_What this exercise asks_
a: Answer these questions about the passage on firm culture and innovation, one per line:
(i) What does the passage call the only thing that is unique about any firm?
(ii) What is traditional management focused on?
(iii) Where does innovation largely take place?
b: In the passage on firm culture and innovation, write out the part beginning at the words "It's also noted" and stopping after "that rejected it.", swapping "culture" for "mindset".

It's also noted that the only thing that is unique about any firm is its culture. Other firms can acquire the same kind of equipment, hire people with similar experience and knowledge, and even mimic its processes - but it is exceedingly difficult to adopt the culture of another organization. And it is culture that determines the way assets are used and the way people behave, which ultimately drives the performance of the firm.

It is also culture that gives a firm the willingness to act upon an idea. It is well documented that good ideas (like inventions) are rejected by many firms before they find a home where they are made successful. It is not because the idea was not good, as its success proves its merit, but that the idea was not palatable to the culture of organizations that rejected it.

Building Relational Assets

Traditional management is focused on improving the efficiency of a known process - and as such it has an affinity for procedures and processes that remain largely fixed. Innovation, however, is about replacing these procedures and processes or rendering them obsolete. To foster innovation, a firm needs to abandon traditional management and its corresponding system of restrictions and controls for a more open relationship with innovators.

It is no accident that innovation largely takes place in smaller firms, outside of the structure of the organization. Nor is it accidental that to make any substantial change often requires the engagement of an external consultant who can reconsider the structure and function of the organization without favoring the maintenance of existing structures and relationships. This is not to say that it must be so for all companies, but when a firm embraces the traditional restrict-and-control culture, it necessarily discourages and prevents innovation from occurring.

_Available data_

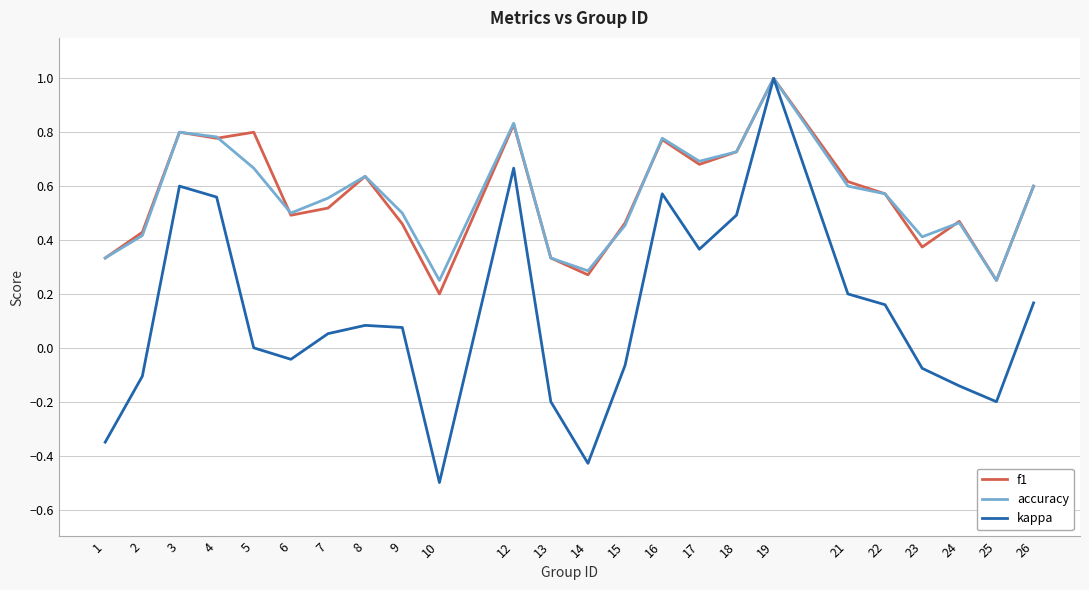

Which series changed the most between 9 and 16?

kappa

_Solutions_
a:
(i) Its culture.
(ii) Improving the efficiency of a known process.
(iii) In smaller firms, outside of the structure of the organization.

b:
It's also noted that the only thing that is unique about any firm is its mindset. Other firms can acquire the same kind of equipment, hire people with similar experience and knowledge, and even mimic its processes - but it is exceedingly difficult to adopt the mindset of another organization. And it is mindset that determines the way assets are used and the way people behave, which ultimately drives the performance of the firm.

It is also mindset that gives a firm the willingness to act upon an idea. It is well documented that good ideas (like inventions) are rejected by many firms before they find a home where they are made successful. It is not because the idea was not good, as its success proves its merit, but that the idea was not palatable to the mindset of organizations that rejected it.